Jeff Green Partners

Lifestyle Center Developers Apply Lessons Learned During the Downturn

Lifestyle Center Developers Apply Lessons Learned During the Downturn

Elaine Misonzhnik / Retail Traffic

During the past decade, lifestyle centers proliferated quickly. In 2001, lifestyle centers comprised 0.8 percent of total U.S. retail GLA, with 192 properties containing 49 million square feet, according to data compiled for ICSC by the CoStar Group, a Bethesda, Md.-based research firm. Today, lifestyle centers make up 1.77 percent of the retail universe, with 455 centers featuring 127.8 million square feet. While the amount of total shopping center space in the U.S. grew 18 percent during the past decade, to 7.2 billion square feet, the amount of lifestyle center space increased 161 percent.

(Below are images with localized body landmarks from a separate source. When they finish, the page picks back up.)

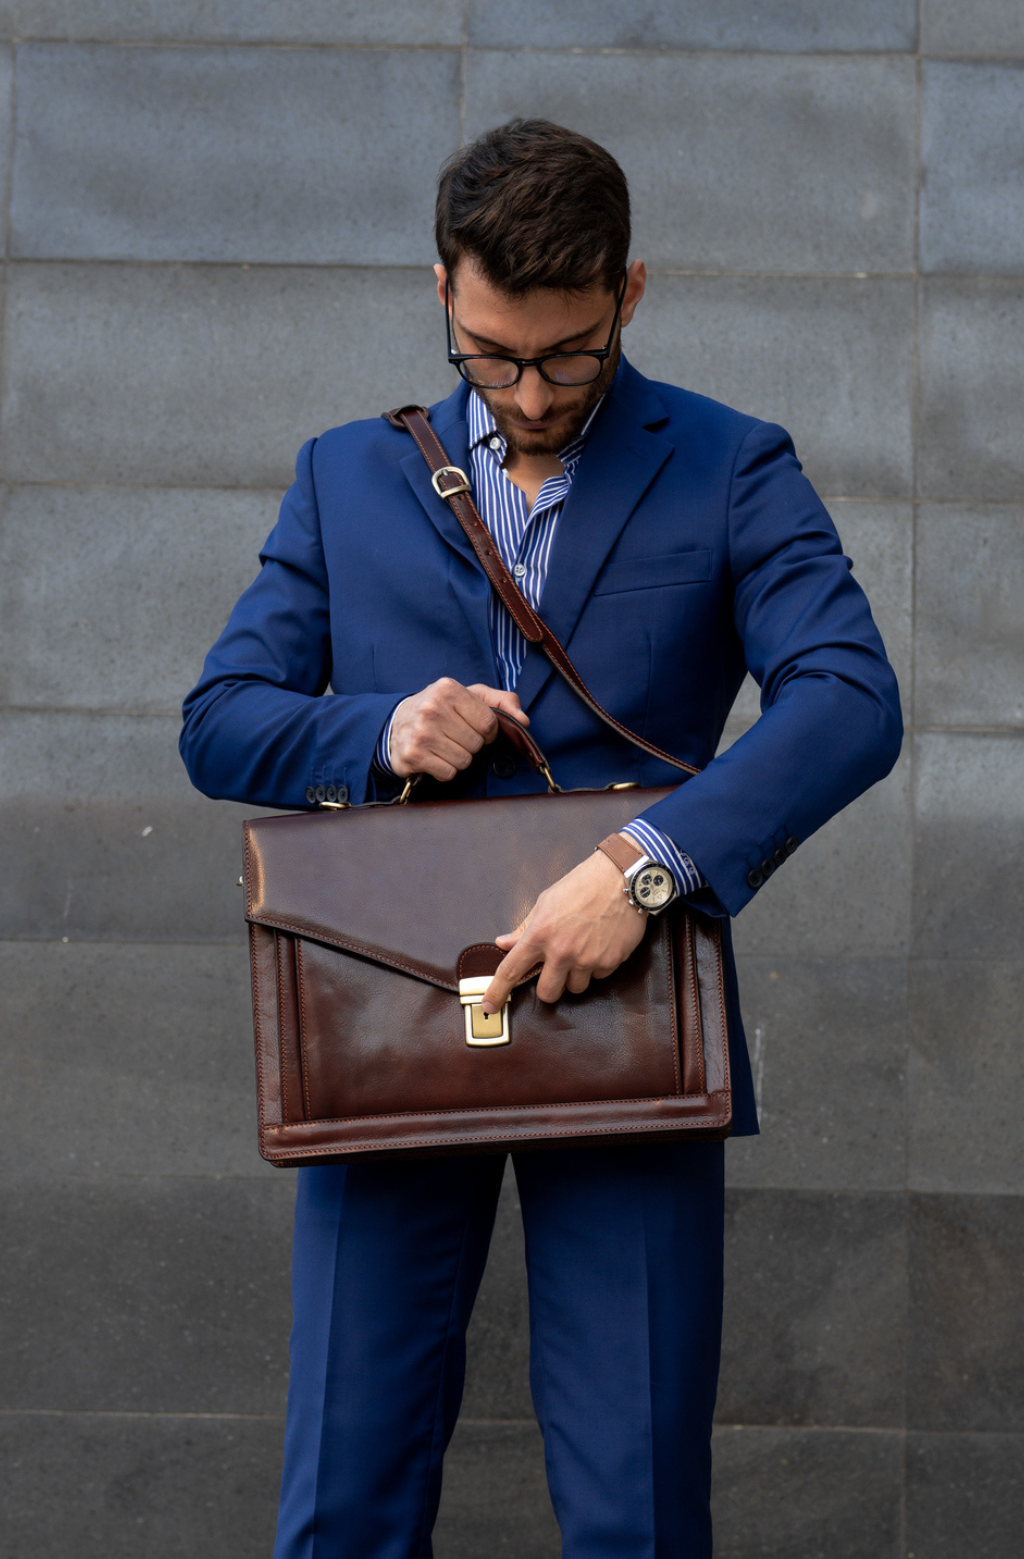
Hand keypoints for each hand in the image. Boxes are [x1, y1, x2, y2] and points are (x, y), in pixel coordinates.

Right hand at [388, 678, 527, 780]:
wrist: (394, 723)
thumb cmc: (438, 709)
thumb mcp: (469, 695)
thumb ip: (501, 701)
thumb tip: (523, 720)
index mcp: (448, 689)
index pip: (489, 722)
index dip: (488, 731)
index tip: (474, 729)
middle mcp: (433, 708)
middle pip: (477, 744)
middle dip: (471, 744)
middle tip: (454, 736)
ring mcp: (421, 733)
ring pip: (465, 761)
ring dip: (458, 758)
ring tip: (443, 746)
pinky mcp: (413, 755)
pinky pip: (448, 773)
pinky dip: (445, 770)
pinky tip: (433, 757)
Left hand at [482, 845, 646, 1012]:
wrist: (622, 878)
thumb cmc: (582, 885)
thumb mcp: (546, 901)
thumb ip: (525, 927)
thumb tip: (503, 943)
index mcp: (540, 934)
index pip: (511, 970)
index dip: (497, 992)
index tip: (489, 1006)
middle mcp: (561, 951)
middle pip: (547, 993)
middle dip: (550, 986)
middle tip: (556, 970)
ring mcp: (586, 959)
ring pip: (575, 988)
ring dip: (576, 976)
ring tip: (583, 949)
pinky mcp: (609, 962)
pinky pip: (598, 977)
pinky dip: (597, 966)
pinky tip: (601, 943)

Given the new market realities, however, roughly 40 percent of those centers might ultimately prove unviable and will have to be converted to other uses, says Jeff Green, president of Jeff Green Partners, a Mill Valley, Calif.-based real estate consulting firm.

Because lifestyle centers rely primarily on high-end, discretionary tenants they need to be located in markets with appropriate demographics and draw from a wide trade area in order to deliver positive NOI, Green notes. Many of the centers that came on line in the past few years did not meet the criteria. In addition, many lifestyle center developers devoted all of their space to traditional in-line tenants and dispensed with traditional anchors that would bring in the needed shopper traffic day-to-day. This strategy made sense during the boom years, when a line-up of solid specialty retailers was still attractive to consumers. In a recession, however, people have needed more of a reason to visit lifestyle properties.